I thought about setting up a scenario whereby through your comment, the most deserved, or the most enthusiastic person would get to own the work. You would have to earn it.
This does seem contest-like. It's almost as tho you would have to convince me you were the one who deserved it the most. I don't like this aspect really, and I am still puzzling over this competitiveness...
This idea is the one I am still ruminating on.
Other things bothering me?
What if....no one wants the work? (that will be public, and I will look like a failure, or like my work isn't worth anything)
What if...3 people want the work, and I pick someone on the merit of their comment, and the other 2 folks get pissed off?
What if...this idea seriously flops. I will be sad, and stuck figuring out still how to distribute this art.
I want the distribution of this art to be a performance art project in itself.
Aaah. That's the root of my problem! I want the distribution of the art to also be creative. No wonder I am having such a tough time!!!
Please bear with me.
8 comments:
Perhaps a spring arts party where all works are marked down. The savings would be HUUUUGE! ;-) Then we could all get together and discuss art and the creative process and the distribution strategies of artists in general.
what th'? I deleted the other comment, because it was a duplicate.
sure Steven, ya wanna come to the party with some of your work?
we can hijack barbara and take over her gallery!
Hey, now you're talking. We can make it something like a one-day event and perhaps do a panel (yeah, you and me... that's the panel). Something like ""Collageclearinghouse" LIVE! - Discussion and work by two or more amateur artists". With deep discounts on selected works.
Would that be a live video discussion? Webcam? I was on Twitter once and they were Tweeting about art being destroyed live on webcam and they got a pretty big audience but it was some guy with a long, self-important speech and people that drew 5 minutes on paper that got shredded, live. You could tear up your art and make collages live. Or just have the live sell and comments. That would be pretty cool. Monkeybrain's idea live.
Hello travelers! I've now found a moment to respond to this item and, more pointedly, Ms. Sadler's "real clearinghouse" conversation on her blog. (I couldn'r figure how to comment on her page. I'm so technically inept that it's a wonder I could get to this page! I'm hoping these thoughts will still travel.)
A consideration: give the art away to those who know you, love you and love your work, with the stipulation, of course, the art will be displayed. There's not any "performance" there, I realize, yet those who love and display your art will also promote your work to others who view your work in their presence. Am I naive to think this could yield "paying customers" (if that's a needed or wanted outcome)from friends of friends of friends?
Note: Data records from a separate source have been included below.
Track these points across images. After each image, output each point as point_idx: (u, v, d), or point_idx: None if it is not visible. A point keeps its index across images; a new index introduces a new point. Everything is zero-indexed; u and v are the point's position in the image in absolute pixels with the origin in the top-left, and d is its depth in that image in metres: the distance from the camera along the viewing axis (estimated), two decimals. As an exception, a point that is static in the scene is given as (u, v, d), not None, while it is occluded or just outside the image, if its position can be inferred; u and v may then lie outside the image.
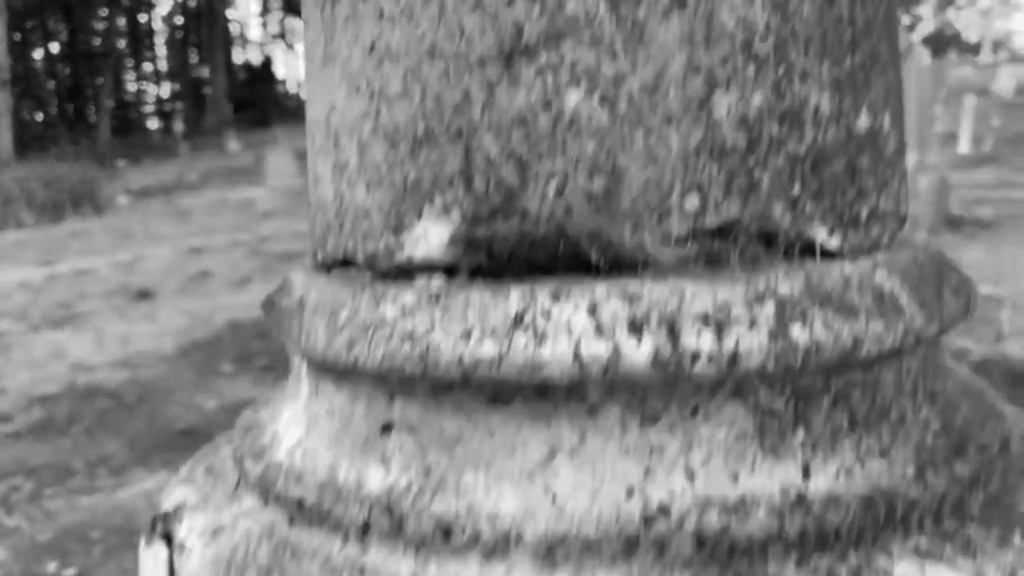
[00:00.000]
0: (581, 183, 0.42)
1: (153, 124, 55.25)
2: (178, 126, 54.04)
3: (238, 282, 4.18)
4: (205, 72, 48.54)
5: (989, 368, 2.57)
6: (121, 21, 48.63)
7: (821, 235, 0.45)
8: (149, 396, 2.59)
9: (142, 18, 52.51)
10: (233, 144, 32.11)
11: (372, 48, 0.46)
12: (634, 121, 0.42)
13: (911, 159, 4.77)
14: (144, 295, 3.86)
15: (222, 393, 2.60)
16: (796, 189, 0.44)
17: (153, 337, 3.23)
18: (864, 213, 0.46)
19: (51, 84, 50.51)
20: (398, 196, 0.46)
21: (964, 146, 9.82)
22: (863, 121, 0.46)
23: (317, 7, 0.49)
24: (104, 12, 47.56)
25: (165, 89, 56.11)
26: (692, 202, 0.43)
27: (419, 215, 0.45)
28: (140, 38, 53.46)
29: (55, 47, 51.85)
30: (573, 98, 0.42)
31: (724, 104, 0.42)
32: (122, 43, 50.31)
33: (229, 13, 49.33)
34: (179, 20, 53.40)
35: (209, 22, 44.20)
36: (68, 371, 2.80)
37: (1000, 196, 6.51)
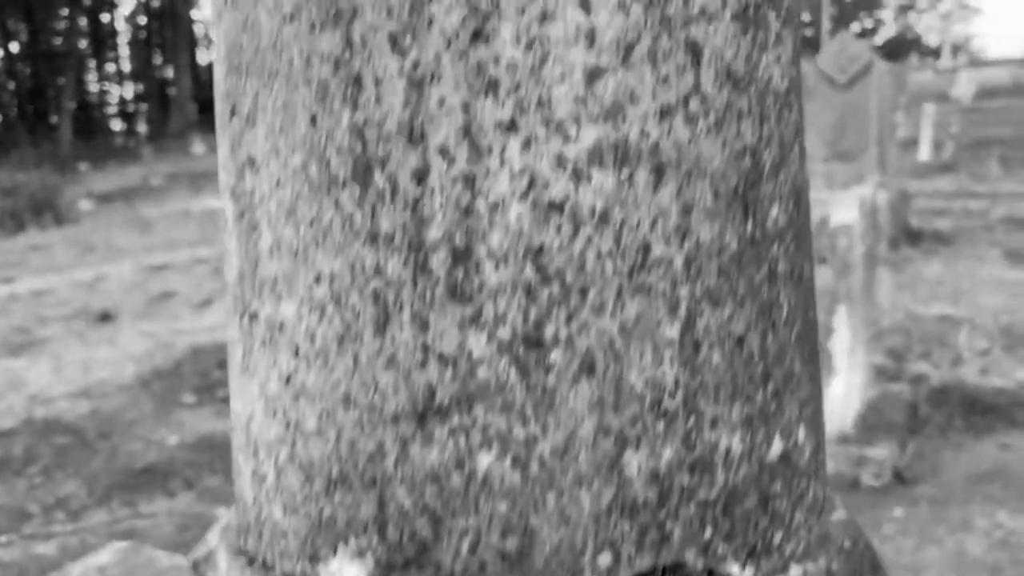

Ms. Sadler's works (I'd enjoy seeing them live sometime: me alive and the art in vivo!) are wonderful and by giving away would create a legacy and potentially a windfall to its owners some day some way. The legacy need not be primarily cash on the barrel head, but if not for the artist in this life maybe for your designated heirs. Worst case scenario: your art is well distributed, displayed and loved and great stories are shared in years to come about great aunt Julie, great uncle Steve and their forays in to art. Very inspirational, in my estimation. (What aspect am I missing?)